** PROVIDED PASSAGE follows **

The Card Vault is latency-sensitive and cannot be sharded easily due to deduplication requirements (same PAN must always map to same token). This is solved with a distributed cache (Redis cluster) storing the token-to-PAN-hash mapping, with PostgreSQL as the durable backing store. HSM operations (key wrapping) are the true bottleneck at ~1,000 operations/sec per HSM — addressed by caching unwrapped data encryption keys in memory with a 1-hour TTL and using a pool of 10+ HSMs.

** End of PROVIDED PASSAGE **
** PROVIDED INFORMATION follows **

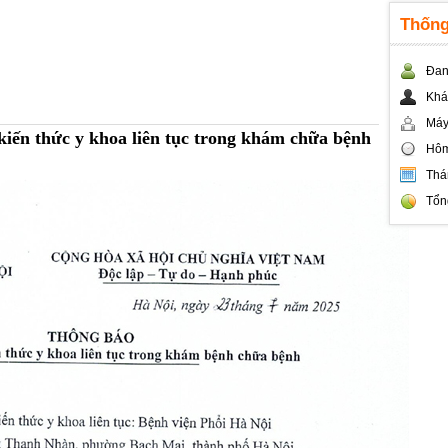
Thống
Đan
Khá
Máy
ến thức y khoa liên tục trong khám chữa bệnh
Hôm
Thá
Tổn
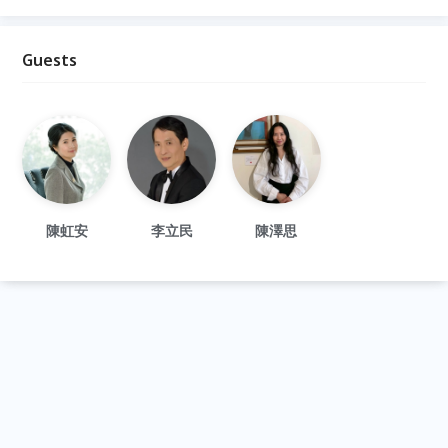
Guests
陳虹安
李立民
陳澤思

** End of PROVIDED INFORMATION **
** PROVIDED INFORMATION follows **

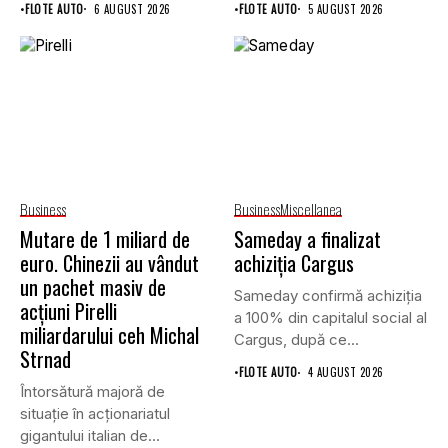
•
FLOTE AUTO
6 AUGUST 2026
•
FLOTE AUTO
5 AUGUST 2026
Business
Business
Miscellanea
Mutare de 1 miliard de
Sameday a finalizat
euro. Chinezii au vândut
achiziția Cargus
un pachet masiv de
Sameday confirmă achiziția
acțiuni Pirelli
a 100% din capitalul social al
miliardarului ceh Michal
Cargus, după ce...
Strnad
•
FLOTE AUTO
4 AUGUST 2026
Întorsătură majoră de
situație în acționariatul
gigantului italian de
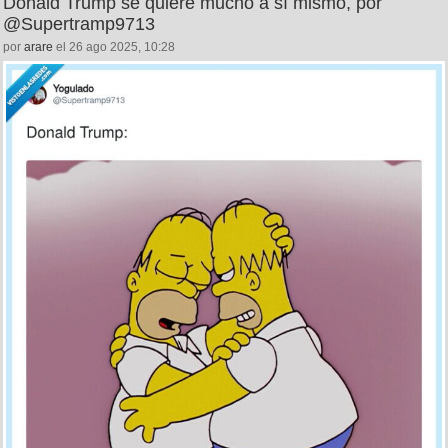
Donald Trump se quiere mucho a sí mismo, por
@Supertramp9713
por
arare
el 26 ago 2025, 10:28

** End of PROVIDED INFORMATION **
** PROVIDED INFORMATION follows **

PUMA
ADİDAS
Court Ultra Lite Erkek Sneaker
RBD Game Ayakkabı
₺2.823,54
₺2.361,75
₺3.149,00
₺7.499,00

** End of PROVIDED INFORMATION **

> **ACTIVITY 1**: What throughput does the Card Vault passage give for a single HSM?
> **ACTIVITY 2**: What are all the numeric figures stated in the Card Vault passage, and what does each one describe?

> **WRITTEN RESPONSE 1**: About 1,000 operations per second.

> **WRITTEN RESPONSE 2**:
- ~1,000 operations/sec: the throughput of one HSM
- 1 hour: the TTL for caching unwrapped data encryption keys in memory
- 10+: the number of HSMs in the pool